En el aula escolar, el maestro plantea lo siguiente: “Se tienen dos cuadrados, uno grande y otro pequeño. Al medir uno de los lados del cuadrado grande, se descubre que mide el doble de uno de los lados del cuadrado pequeño. Si se intenta calcular el área de ambos cuadrados, ¿el área del cuadrado grande será el doble del área del pequeño?”
En un primer intento, algunos niños responden con un sí contundente, pero se equivocan. Si el maestro dobla el cuadrado grande por sus puntos medios, se forman cuatro pequeños cuadrados. El niño puede sobreponer el cuadrado pequeño dentro del cuadrado grande, y descubre por sí mismo, que tiene cuatro cuadrados iguales al pequeño. Se realiza otro experimento: se construye un cuadrado cuyos lados miden tres veces lo que miden los lados del cuadrado pequeño. Nuevamente se hacen los dobleces en el cuadrado grande, y se obtienen nueve cuadrados igualitos al cuadrado pequeño.
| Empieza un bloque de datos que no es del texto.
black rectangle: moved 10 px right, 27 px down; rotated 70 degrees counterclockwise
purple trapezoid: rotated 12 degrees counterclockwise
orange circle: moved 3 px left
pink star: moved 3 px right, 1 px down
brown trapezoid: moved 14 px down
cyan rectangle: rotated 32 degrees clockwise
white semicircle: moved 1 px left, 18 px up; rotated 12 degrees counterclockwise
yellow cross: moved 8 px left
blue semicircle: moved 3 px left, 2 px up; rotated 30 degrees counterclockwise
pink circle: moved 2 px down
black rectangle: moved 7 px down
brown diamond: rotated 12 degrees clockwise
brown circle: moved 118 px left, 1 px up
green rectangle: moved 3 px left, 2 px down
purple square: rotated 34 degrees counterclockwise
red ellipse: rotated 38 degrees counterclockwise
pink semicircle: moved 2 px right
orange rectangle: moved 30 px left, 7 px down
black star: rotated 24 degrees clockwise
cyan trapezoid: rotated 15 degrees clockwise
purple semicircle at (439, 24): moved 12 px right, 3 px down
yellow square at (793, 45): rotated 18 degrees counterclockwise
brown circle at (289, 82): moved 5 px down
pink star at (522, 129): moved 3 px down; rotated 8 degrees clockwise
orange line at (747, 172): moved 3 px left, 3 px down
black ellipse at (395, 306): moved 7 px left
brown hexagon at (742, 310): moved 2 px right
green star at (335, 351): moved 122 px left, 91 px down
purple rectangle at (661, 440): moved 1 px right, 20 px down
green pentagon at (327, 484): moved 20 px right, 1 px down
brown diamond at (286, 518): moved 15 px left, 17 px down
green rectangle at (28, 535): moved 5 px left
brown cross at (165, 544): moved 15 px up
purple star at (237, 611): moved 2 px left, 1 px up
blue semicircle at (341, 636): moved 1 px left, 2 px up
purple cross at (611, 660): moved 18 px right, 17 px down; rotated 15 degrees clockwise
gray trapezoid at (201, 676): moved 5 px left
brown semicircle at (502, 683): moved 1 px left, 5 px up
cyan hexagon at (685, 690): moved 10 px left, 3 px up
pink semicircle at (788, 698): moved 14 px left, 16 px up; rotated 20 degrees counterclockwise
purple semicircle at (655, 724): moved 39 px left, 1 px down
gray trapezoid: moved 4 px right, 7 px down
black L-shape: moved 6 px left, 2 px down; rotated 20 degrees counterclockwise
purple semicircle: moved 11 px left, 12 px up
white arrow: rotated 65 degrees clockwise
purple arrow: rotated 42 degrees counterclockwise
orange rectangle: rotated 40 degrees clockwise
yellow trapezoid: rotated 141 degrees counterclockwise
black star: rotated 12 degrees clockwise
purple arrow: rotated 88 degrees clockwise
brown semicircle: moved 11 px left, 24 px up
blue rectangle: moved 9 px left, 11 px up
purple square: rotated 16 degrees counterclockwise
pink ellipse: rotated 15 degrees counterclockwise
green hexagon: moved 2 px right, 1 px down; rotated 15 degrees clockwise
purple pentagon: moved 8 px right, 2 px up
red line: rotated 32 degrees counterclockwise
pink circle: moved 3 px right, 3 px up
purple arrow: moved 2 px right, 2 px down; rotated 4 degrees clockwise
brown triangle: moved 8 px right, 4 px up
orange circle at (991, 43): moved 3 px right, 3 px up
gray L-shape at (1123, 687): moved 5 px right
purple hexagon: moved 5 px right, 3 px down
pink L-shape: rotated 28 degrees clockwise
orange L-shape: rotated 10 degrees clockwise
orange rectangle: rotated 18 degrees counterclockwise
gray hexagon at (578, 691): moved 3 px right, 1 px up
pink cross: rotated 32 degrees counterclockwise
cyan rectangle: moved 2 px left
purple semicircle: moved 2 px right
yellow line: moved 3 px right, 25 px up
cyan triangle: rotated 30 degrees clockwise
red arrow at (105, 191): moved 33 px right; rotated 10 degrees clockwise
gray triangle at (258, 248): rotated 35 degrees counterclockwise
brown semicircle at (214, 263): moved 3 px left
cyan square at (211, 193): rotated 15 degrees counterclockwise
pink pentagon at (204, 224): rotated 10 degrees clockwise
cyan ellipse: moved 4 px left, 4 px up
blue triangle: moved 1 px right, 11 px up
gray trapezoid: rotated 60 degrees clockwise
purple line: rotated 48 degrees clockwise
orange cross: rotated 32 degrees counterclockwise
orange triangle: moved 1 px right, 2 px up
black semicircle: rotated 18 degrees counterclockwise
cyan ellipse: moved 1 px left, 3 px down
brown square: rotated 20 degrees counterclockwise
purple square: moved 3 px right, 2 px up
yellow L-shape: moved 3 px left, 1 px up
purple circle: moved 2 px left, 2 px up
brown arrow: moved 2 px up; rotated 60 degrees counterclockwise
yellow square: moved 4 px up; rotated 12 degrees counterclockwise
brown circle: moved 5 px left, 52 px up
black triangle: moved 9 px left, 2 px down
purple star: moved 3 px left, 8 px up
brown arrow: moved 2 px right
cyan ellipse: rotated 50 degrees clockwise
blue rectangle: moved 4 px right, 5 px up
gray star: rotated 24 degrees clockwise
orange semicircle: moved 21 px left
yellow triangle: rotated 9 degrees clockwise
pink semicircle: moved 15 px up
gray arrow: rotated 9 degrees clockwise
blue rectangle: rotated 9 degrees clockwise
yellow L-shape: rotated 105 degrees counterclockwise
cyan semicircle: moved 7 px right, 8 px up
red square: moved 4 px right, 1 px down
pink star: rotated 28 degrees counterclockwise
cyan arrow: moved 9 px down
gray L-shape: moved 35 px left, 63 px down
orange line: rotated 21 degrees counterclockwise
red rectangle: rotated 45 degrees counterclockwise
“Si los lados de un cuadrado crecen 2 veces, el área crece 4 veces. Si el lado crece 3 veces, el área crece 9 veces. ¿La relación existente entre 2 y 4, es la misma que existe entre 3 y 9? Si los lados de un cuadrado crecieran 5 veces, ¿el área crecería 25 veces?” – pregunta el maestro, insinuando la existencia de un patrón matemático.
Partiendo del supuesto de que el docente ha trabajado con anticipación algunos conceptos previos, tales como el concepto de potencia, el propósito educativo de toda la actividad es lograr que el estudiante “descubra la regla” que se oculta en el problema. Una vez que la descubre, el maestro debe motivar al estudiante para que intente justificar su respuesta. Este proceso de descubrimiento no sucede en forma instantánea en todos los estudiantes. En algunos no sucederá sino hasta que el docente experimente diferentes actividades didácticas alternativas.
Cuando la idea matemática aparece, el objetivo didáctico se ha logrado, y debe documentarse cuándo y cómo sucedió. Si el estudiante ha demostrado conocimiento matemático al resolver un problema en el aula, no tiene sentido aplicar una prueba escrita, que evaluaría por segunda vez lo que ya ha sido demostrado como objetivo logrado. Con el paso del tiempo, se inicia un proceso de desaprendizaje, por el cual las ideas se olvidan. Para evitar esto, conviene que las ideas matemáticas que se hayan logrado gracias a las actividades didácticas actuales, se conviertan en los conocimientos previos de actividades futuras, que plantearían problemas más y más complejos.
Supongamos que un estudiante universitario aplica un examen corto de cálculo diferencial, y supongamos que no logra responder el problema planteado. Entrega su examen en blanco, sale del aula, y mientras camina por el pasillo, de pronto se le ocurre una posible forma de resolverlo. Toma una hoja de papel, hace algunos cálculos, y descubre para su desgracia, que aunque acaba de resolver el problema, su razonamiento matemático ha llegado muy tarde, pues la evaluación tradicional no se apiada de nadie. La prueba escrita, se parece a una fotografía, que captura una imagen fija de la inteligencia, retrata solo un instante en el tiempo. En cambio, la evaluación cualitativa, es semejante a un video, que refleja la totalidad de algo en movimiento.
La verdadera evaluación es un proceso que debe darse al mismo tiempo que la actividad didáctica. La evaluación tradicional se hace a posteriori de la actividad didáctica, y no hace más que duplicar los resultados ya conocidos en la evaluación del proceso cotidiano, aumentando los costos educativos en elaboración, reproducción, aplicación y calificación de exámenes. La educación matemática debe construirse sobre proyectos de investigación de problemas de aplicación práctica, evaluados con registros anecdóticos, rúbricas analíticas y listas de cotejo. Esto le permitiría al docente observar objetivamente cuál ha sido el verdadero desempeño del estudiante durante el proceso educativo, y a su vez, permitiría al estudiante observar el valor práctico de la matemática, cuando ésta se aplica en su contexto.